1792: The cornerstone of the executive mansion, later known as the White House, is laid during a ceremony in the District of Columbia.
1843: The Jewish organization B’nai B’rith is founded in New York City.
1932: President Herbert Hoover and Chief Justice Charles Evans Hughes lay the cornerstone for the U.S. Supreme Court building in Washington.
1957: CBS-TV broadcasts “The Edsel Show,” a one-hour live special starring Bing Crosby designed to promote the new, ill-fated Ford automobile. (It was the first special to use videotape technology to delay the broadcast to the West Coast.)
1960: John F. Kennedy and Richard Nixon have the third televised debate of their presidential campaign (Nixon was in Los Angeles, Kennedy in New York).
1972: A Uruguayan chartered flight carrying 45 people crashes in the Andes; survivors resort to feeding off the remains of some of the dead in order to stay alive until they were rescued more than two months later.
1981: Voters in Egypt participate in a referendum to elect Vice President Hosni Mubarak the new president, one week after the assassination of Anwar Sadat.
1990: Le Duc Tho, co-founder of the Vietnamese Communist Party, dies in Hanoi a day before his 79th birthday.
2005: British playwright Harold Pinter wins the 2005 Nobel Prize in literature.
2014: President Barack Obama huddles with some of his senior national security aides and with top administration health officials for the latest assessment on the government’s response to Ebola in the aftermath of a Dallas nurse’s contracting the disease.
VINDICATOR FILES
1990: U.S. Rep. James A. Traficant Jr., D-Poland, apologizes to Congress for describing Congress as “a house of prostitutes” and the best Congress that money can buy” during the five minutes he was given to argue for his amendment making a 10 percent cut in a $300-million defense appropriations bill.
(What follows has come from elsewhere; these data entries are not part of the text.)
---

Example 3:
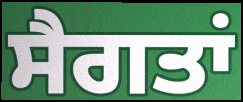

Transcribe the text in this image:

ਸੈਗਤਾਂ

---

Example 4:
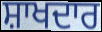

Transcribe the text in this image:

ਸ਼ਾਖਦਾਰ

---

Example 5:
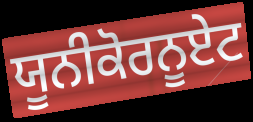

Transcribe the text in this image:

ਯੂਨੀਕੋਰਨੂਏਟ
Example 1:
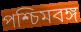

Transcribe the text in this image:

পশ্চিমবঙ্গ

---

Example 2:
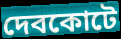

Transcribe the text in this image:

দেবকোটে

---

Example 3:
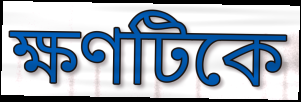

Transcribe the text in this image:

ক্ষণটিকে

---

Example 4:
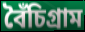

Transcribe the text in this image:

বৈঁচিগ্রাম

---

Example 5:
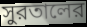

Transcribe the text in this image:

সুরতালের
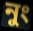
নুং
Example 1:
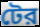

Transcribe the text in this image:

টের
The Crestview Local School District accepts $100,000 in video equipment from Whittle Communications of Knoxville, Tenn., in exchange for the district showing a 12-minute daily current affairs broadcast provided by Whittle. Each broadcast contains two minutes of commercials.
A brewery that the Miller Brewing Co. completed in Trenton, Ohio, in 1983 but never put into operation because of sagging sales will begin producing beer by July, the company announces.
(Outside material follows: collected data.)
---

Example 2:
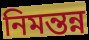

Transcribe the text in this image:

নিমন্তন্ন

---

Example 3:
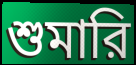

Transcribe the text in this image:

শুমারি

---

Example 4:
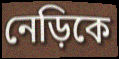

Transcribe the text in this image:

নেড়িকে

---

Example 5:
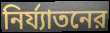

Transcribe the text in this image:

নির্য্যাতনের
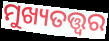
ମୁଖ୍ୟତତ୍ତ୍ୱର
1975: Mercer County Judge John Q. Stranahan orders striking Sharon city schoolteachers to return to work immediately. Some 240 teachers have been on strike for six weeks.
Henry Harper, 58, dies of a gunshot wound suffered at a Cleveland Street house where he confront his wife and the man accused of shoot him.
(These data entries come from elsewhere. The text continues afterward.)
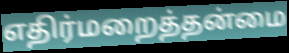
எதிர்மறைத்தன்மை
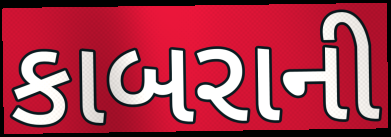
કાબરાની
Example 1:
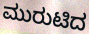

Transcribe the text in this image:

ಮುರುಟಿದ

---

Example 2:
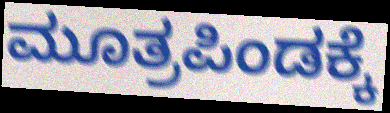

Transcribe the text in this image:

ಮೂತ್ರಪಿಂಡಕ್ಕೆ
Philip “Fleegle” Mainer, Youngstown police character whose car was found in Campbell in October 1974, was killed because he was an informant about the Mafia’s pornography interests, the New York Times reports.
1965: The East Ohio Gas Co. offers two full-tuition scholarships worth about $5,000 to Northeast Ohio seniors for general study or engineering fields.
W.R. Timkin, president of Canton’s Timkin Roller Bearing Co. announces a proposed $427 million expansion and improvement program, probably the largest in the company’s history.
Advertisement: The speculation is over. The Toronado is here, at five area Oldsmobile dealers: Stackhouse in Youngstown, Downtown Motor Sales in Warren, Austintown Auto Service in Austintown, Stiver Motors in Hubbard and Sherwood Oldsmobile, Niles.
1940: Some 20,000 Youngstowners line West Federal Street for a Columbus Day parade.
Negotiations are underway for turning the Carnegie-Illinois Steel Corp.’s long-idle Mercer works at Farrell, Pa., into a plant for filling national defense orders.
Tom Mix, circus and movie hero, who has appeared in Youngstown, dies when his green Cord sports car overturns while traveling 80 mph through a national desert.